Reporting Performance Problems

We are interested to hear from you if performance of TruffleRuby is lower than other implementations of Ruby for code that you care about. The Compatibility guide lists some features which we know are slow and are unlikely to get faster.

TruffleRuby uses extremely sophisticated techniques to optimise your Ruby program. These optimisations take time to apply, so TruffleRuby is often a lot slower than other implementations until it has had time to ‘warm up’. Also, TruffleRuby tries to find a ‘stable state’ of your program and to automatically remove the dynamism of Ruby where it is not needed, but this then means that if the stable state is disturbed by something performance lowers again until TruffleRuby can adapt to the new stable state. Another problem is that TruffleRuby is very good at removing unnecessary work, such as calculations that are not needed or loops that contain no work.

All of these issues make it hard to benchmark TruffleRuby. This isn’t a problem that is unique to us - it applies to many sophisticated virtual machines - but most Ruby implementations are not yet doing optimisations powerful enough to show them so it may be a new problem to some people in the Ruby community.

Using the Enterprise Edition of GraalVM #

To experiment with how fast TruffleRuby can be we recommend using the Enterprise Edition of GraalVM and rebuilding the Ruby executable images.

Using the JVM Configuration #

For the best peak performance, you want to use the JVM configuration, using --jvm. The default native configuration starts faster but doesn’t quite reach the same peak performance. However, you must then use a good benchmarking tool, like benchmark-ips described below, to run the benchmark, or the slower warmup time will mean that you don’t see TruffleRuby’s true performance in the benchmark. If you want to write simpler benchmarks that just run a while loop with a simple timer (which we would not recommend anyway), then use the default native mode so that startup and warmup time is shorter.

How to Check for Basic Performance Problems #

If you are examining the performance of TruffleRuby, we would recommend that you always run with the --engine.TraceCompilation flag. If you see compilation failures or repeated compilation of the same methods, this is an indicator that something is not working as intended and you may need to examine why, or ask us to help you do so. If you don’t run with this flag Truffle will try to work around errors and you will not see that there is a problem.

How to Write a Performance Benchmark #

The TruffleRuby team recommends that you use benchmark-ips to check the performance of TruffleRuby, and it makes things easier for us if you report any potential performance problems using a report from benchmark-ips.

A benchmark could look like this:

require 'benchmark/ips'

Benchmark.ips do |x|
  x.iterations = 2

  x.report("adding") do
    14 + 2
  end
end

We use the x.iterations = extension in benchmark-ips to run the warmup and measurement cycles of benchmark-ips two times, to ensure the result are stable and enough warmup was provided (which be tweaked with x.warmup = 5).

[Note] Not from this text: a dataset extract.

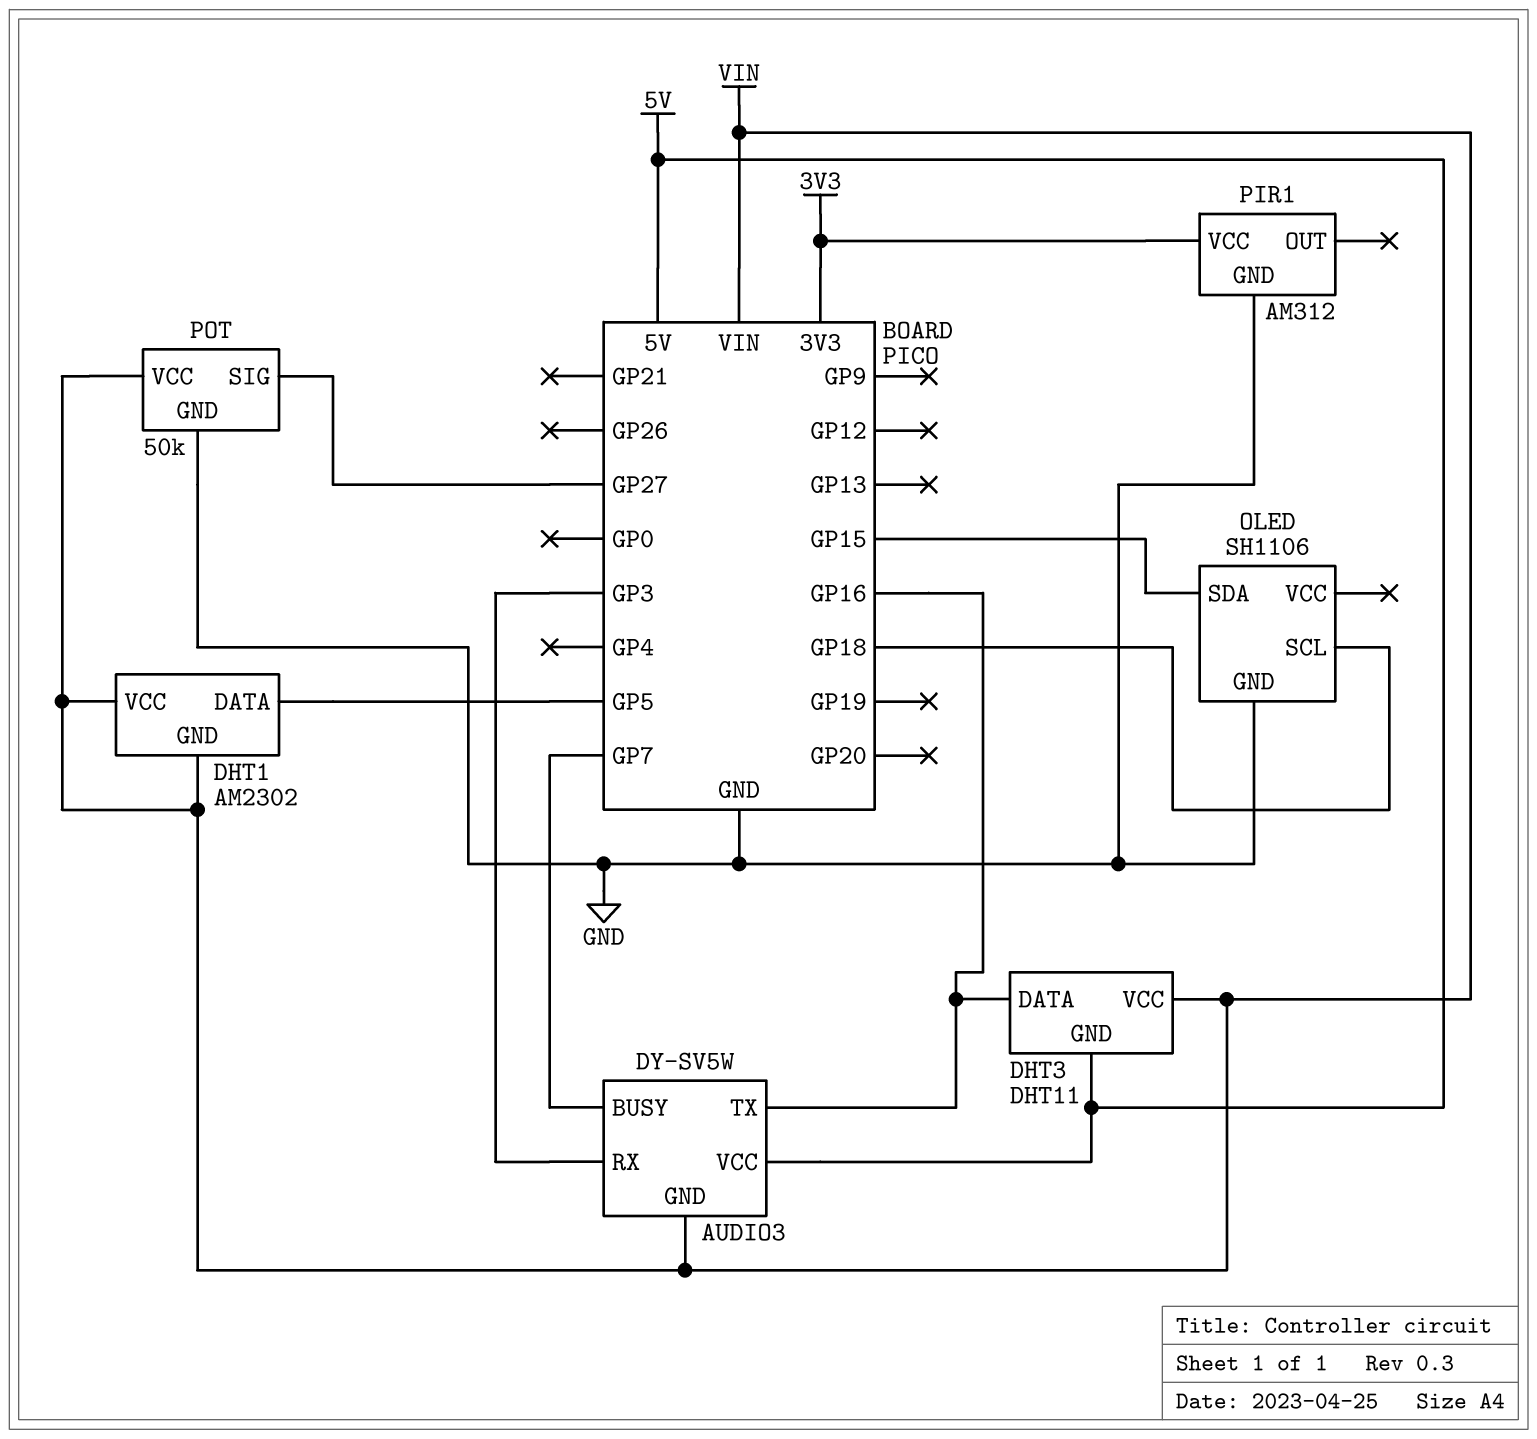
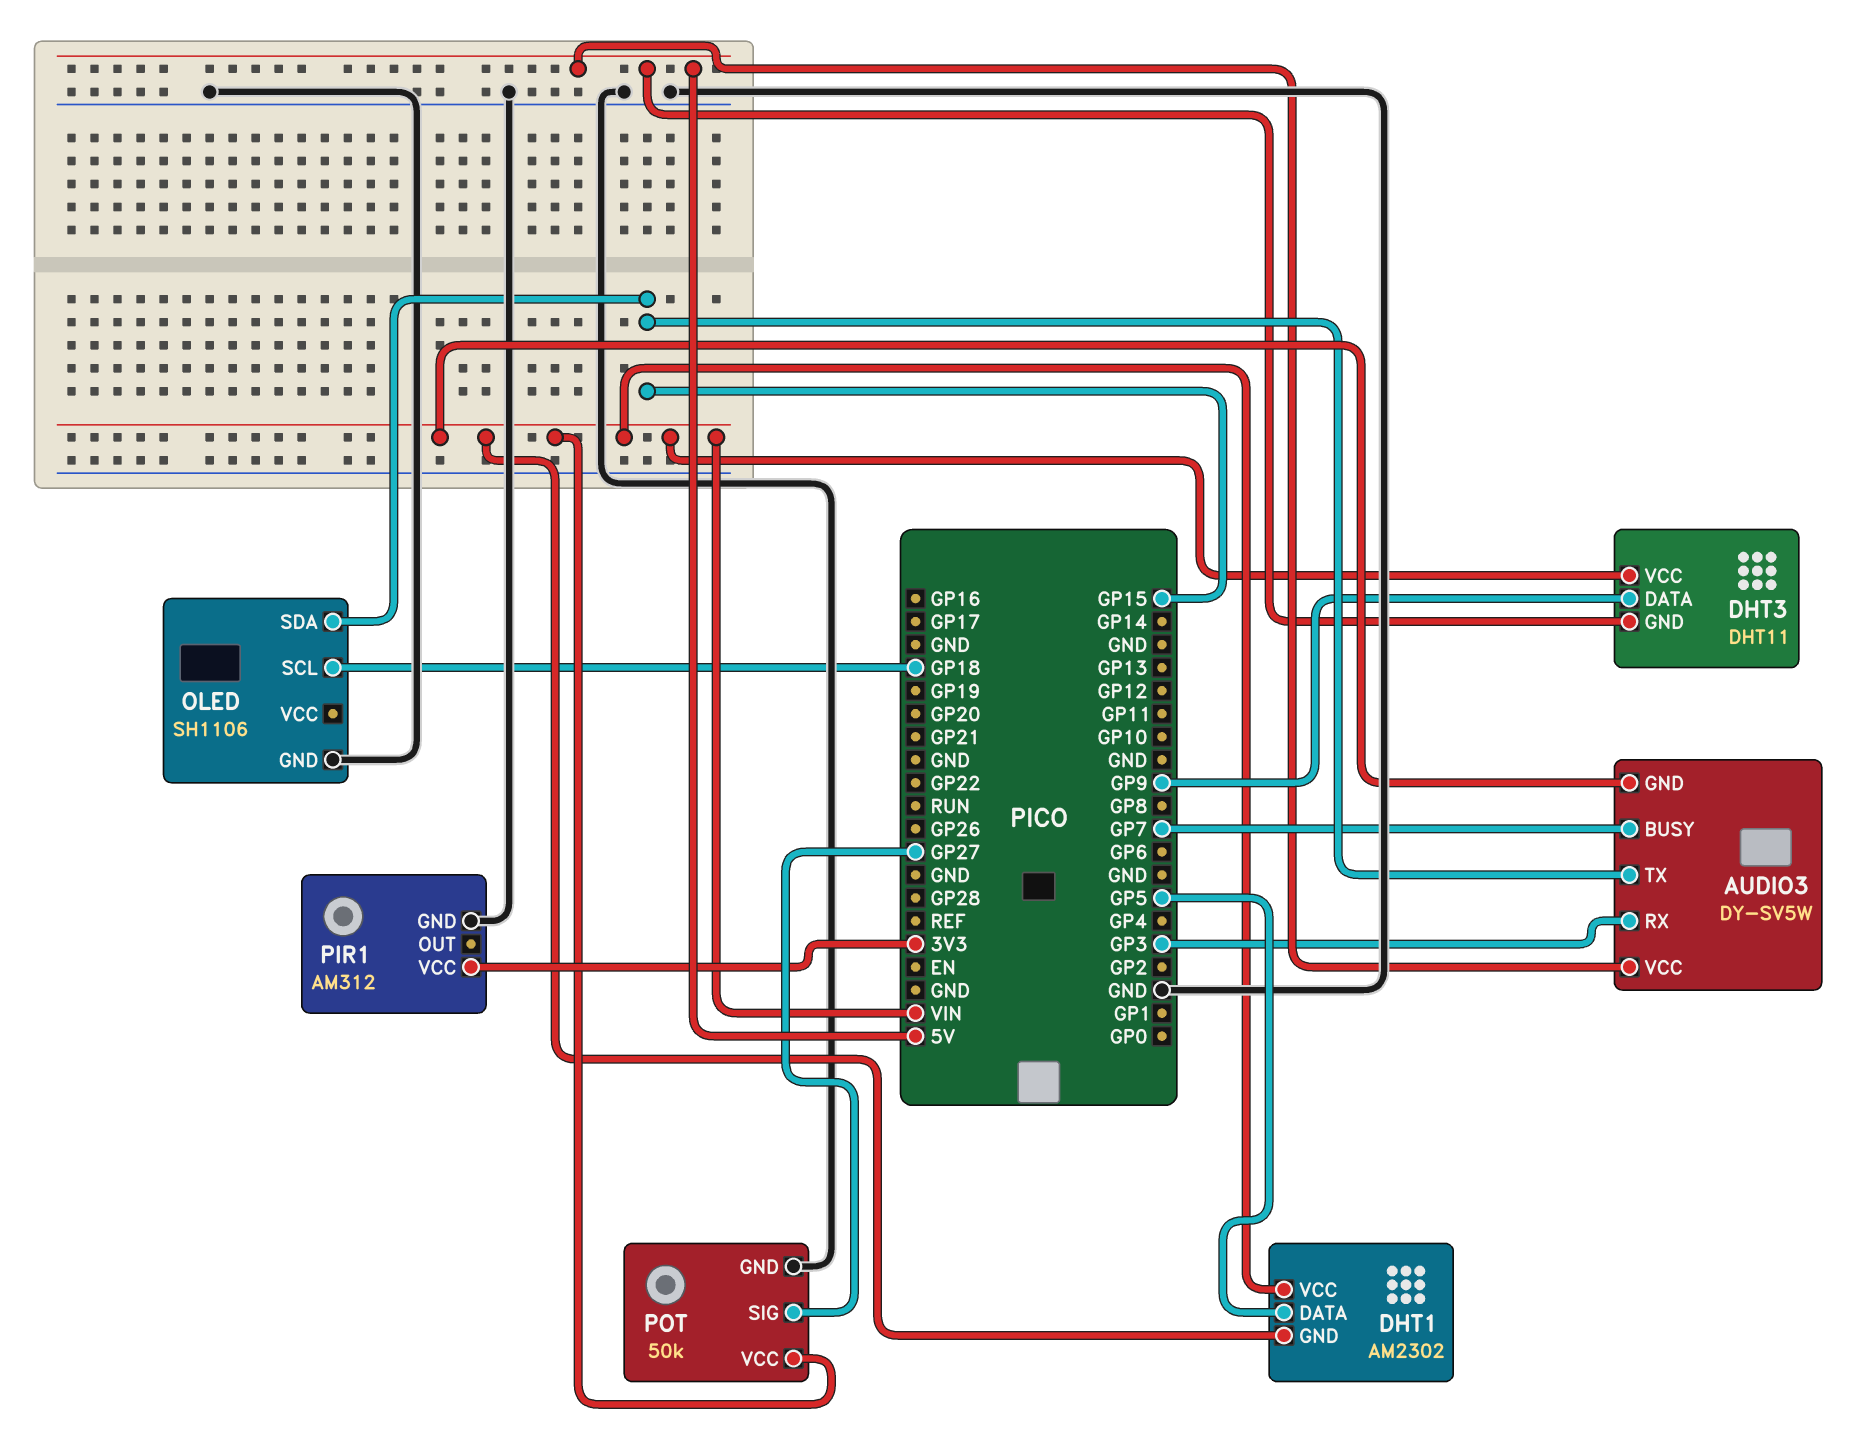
AUDIO3 pin TX: GP16 -> GP15
DHT3 pin DATA: GP16 -> GP9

You should see something like this:

Warming up --------------------------------------
              adding    20.933k i/100ms
              adding     1.764M i/100ms
Calculating -------------------------------------
              adding      2.037B (±12.7%) i/s -      9.590B in   4.965741s
              adding      2.062B (±11.5%) i/s -     10.123B in   4.989398s

We want to look at the last line, which says that TruffleRuby runs 2.062 billion iterations of this block per second, with a margin of error of ±11.5%.

Compare that to an implementation like Rubinius:

Warming up --------------------------------------
              adding    71.697k i/100ms
              adding    74.983k i/100ms
Calculating -------------------------------------
              adding      2.111M (±12.2%) i/s -     10.302M
              adding      2.126M (±10.6%) i/s -     10.452M

It can be described as a thousand times faster than Rubinius. That seems like a lot - and what is actually happening here is that TruffleRuby is optimising away your benchmark. The effect is less with complex code that cannot be optimised away.

More technical notes #

Black holes #

Some other benchmarking tools for other languages have a feature called ‘black holes’. These surround a value and make it appear to be variable at runtime even if it is in fact a constant, so that the optimiser does not remove it and actually performs any computations that use it. However, TruffleRuby uses extensive value profiling (caching of values and turning them into constants), and even if you make a value appear to be a variable at its source, it is likely to be value profiled at an intermediate stage. In general, more complex benchmarks that naturally defeat value profiling are preferable, rather than manually adding annotations to turn off important features.